■ **Exercise description**
In the records below, begin at the line containing "List each element's" and end at the line containing "Page size: 2576x1449."; quote every line in that span exactly, including both boundary lines, and no others.
──────────────────────────────
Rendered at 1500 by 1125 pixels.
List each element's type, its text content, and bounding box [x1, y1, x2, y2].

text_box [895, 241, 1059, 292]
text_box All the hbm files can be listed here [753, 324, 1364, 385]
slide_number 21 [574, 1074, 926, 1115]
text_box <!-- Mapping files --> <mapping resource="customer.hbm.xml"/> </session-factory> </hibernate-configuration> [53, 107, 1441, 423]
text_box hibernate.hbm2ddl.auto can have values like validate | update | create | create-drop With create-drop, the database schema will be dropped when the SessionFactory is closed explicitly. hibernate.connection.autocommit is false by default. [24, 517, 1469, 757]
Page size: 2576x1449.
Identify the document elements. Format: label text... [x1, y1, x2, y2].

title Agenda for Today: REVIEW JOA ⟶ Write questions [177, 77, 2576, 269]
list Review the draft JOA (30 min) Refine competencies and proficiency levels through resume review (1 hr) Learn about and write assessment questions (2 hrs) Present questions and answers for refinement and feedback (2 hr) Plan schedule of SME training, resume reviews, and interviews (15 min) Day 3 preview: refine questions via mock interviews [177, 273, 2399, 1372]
──────────────────────────────
■ **Result**
List each element's type, its text content, and bounding box [x1, y1, x2, y2].

text_box [895, 241, 1059, 292]
text_box All the hbm files can be listed here [753, 324, 1364, 385]
slide_number 21 [574, 1074, 926, 1115]
text_box <!-- Mapping files --> <mapping resource="customer.hbm.xml"/> </session-factory> </hibernate-configuration> [53, 107, 1441, 423]
text_box hibernate.hbm2ddl.auto can have values like validate | update | create | create-drop With create-drop, the database schema will be dropped when the SessionFactory is closed explicitly. hibernate.connection.autocommit is false by default. [24, 517, 1469, 757]
Page size: 2576x1449.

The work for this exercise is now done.